Les petits pois, c'est méchant!
J'ai beaucoup aimé Courir, mais j'aimais Zatopek. J'ai aussi aimé Des éclairs, sans pourtant connaître Nikola Tesla.
Une nouvelle fois, Jean Echenoz écrit une biographie romancée d'un héros, Gregor, inventeur génial, hélas moins doué pour tirer profit des ses trouvailles.
Gregor est un ténébreux dandy. Il préfère les pigeons aux humains.
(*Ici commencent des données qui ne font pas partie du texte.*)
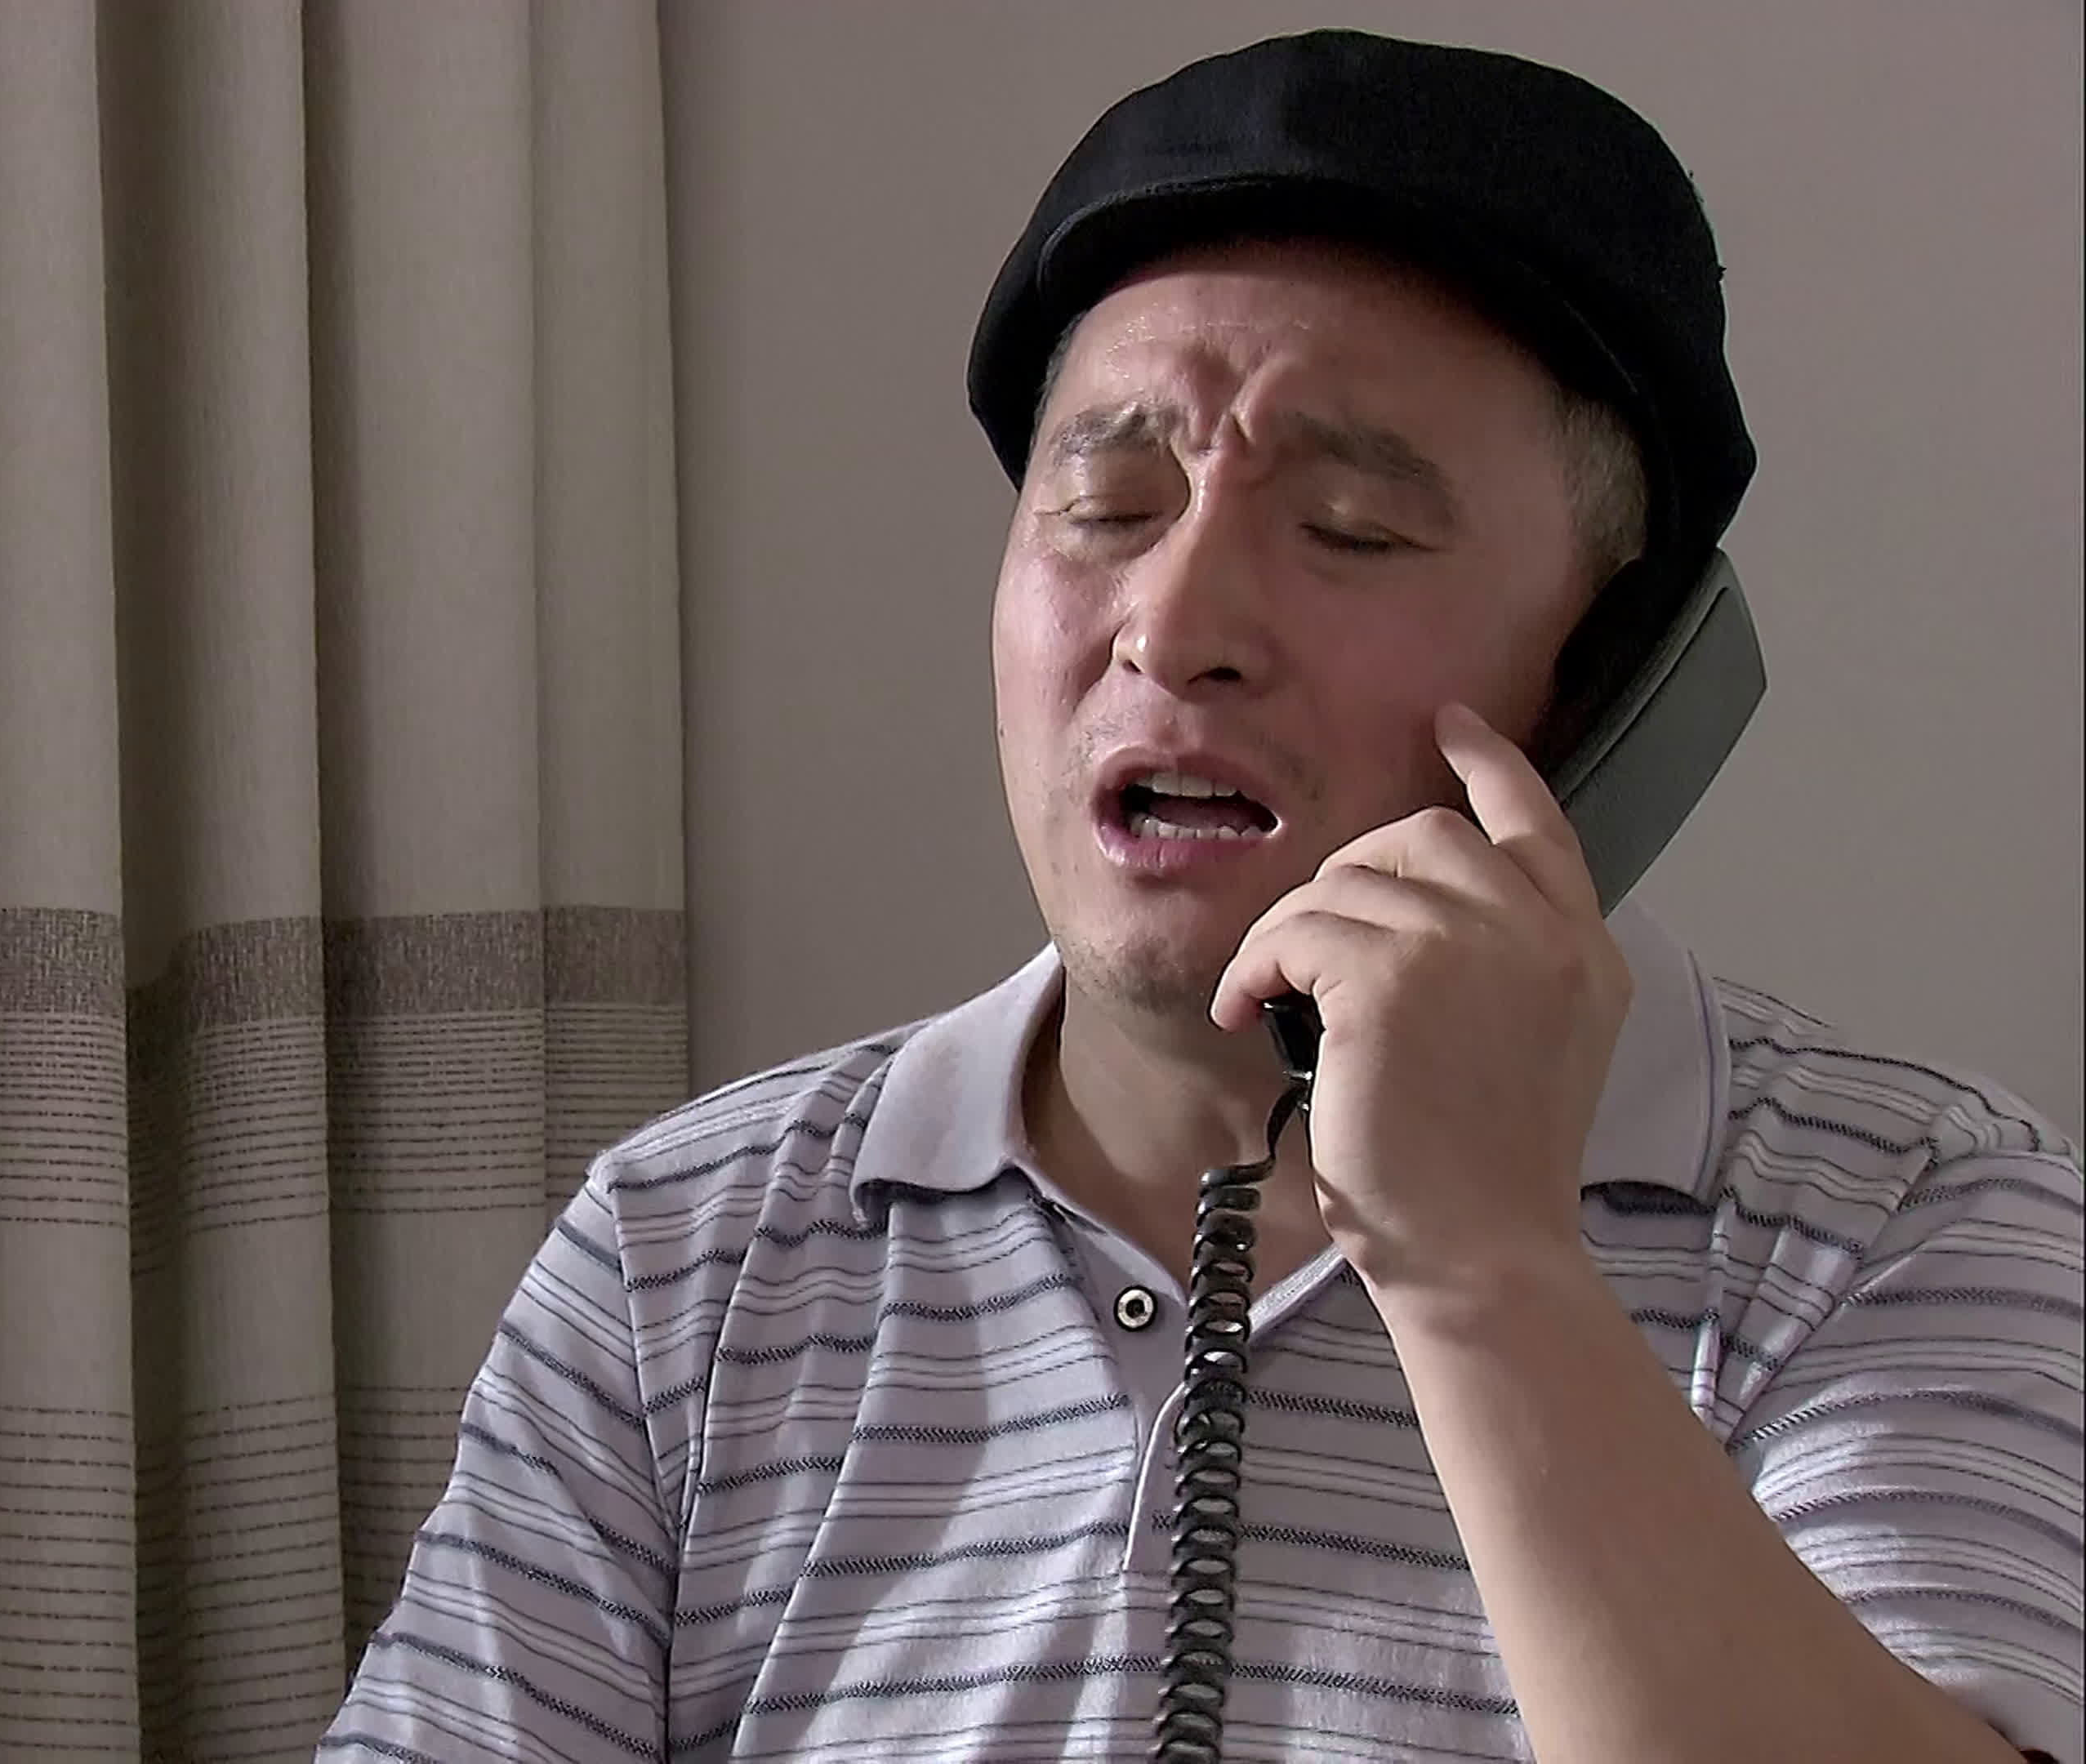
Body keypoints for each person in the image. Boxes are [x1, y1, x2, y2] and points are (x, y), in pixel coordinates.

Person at [319, 29, 2083, 1764]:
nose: (1172, 630)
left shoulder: (1913, 1223)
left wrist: (1483, 1269)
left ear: (1616, 684)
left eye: (1351, 530)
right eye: (1104, 506)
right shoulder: (687, 1255)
Echenoz en dresse un portrait précis, insistant, avec force détails, sur son style, son allure ("sa longue silhouette d'éhassier"), son souci quasi maladif des formes et des apparences.
Autant Zatopek paraissait sympathique à force de courage et d'honnêteté, quoique un peu laborieux, autant Gregor semble étranger au monde, distant et détaché, seulement préoccupé d'invention, en avance sur son temps. Comment aimer cet homme?
C'est sans doute grâce à cette faille qui s'agrandit au fil des pages en Gregor que ce héros pas comme les autres nous émeut. Cette béance entre son génie et sa difficulté d'être parmi les homme, symbolisée par son amour croissant pour les oiseaux, surtout les pigeons, est à la fois surprenante et, finalement, attachante.
Comment Echenoz s'y prend-il, avec un livre si court, pour dire tant de choses, et si bien, avec tant de légèreté et d'humour? Pourquoi insiste t-il tant sur la bêtise, la saleté et la laideur du pigeon, avec une telle richesse de vocabulaire, jusqu'à s'en prendre aux petits pois qui l'accompagnent lorsqu'il devient nourriture? Le pigeon serait-il Gregor?
J'ai l'impression que l'auteur aurait aimé que ce ne soit pas le cas.
J'aime le style d'Echenoz, ses phrases construites avec une savante harmonie, sans tomber pour autant dans la préciosité. Il donne toujours de la légèreté au poids des mots. Et nous brosse de tels portraits! C'est un enchanteur.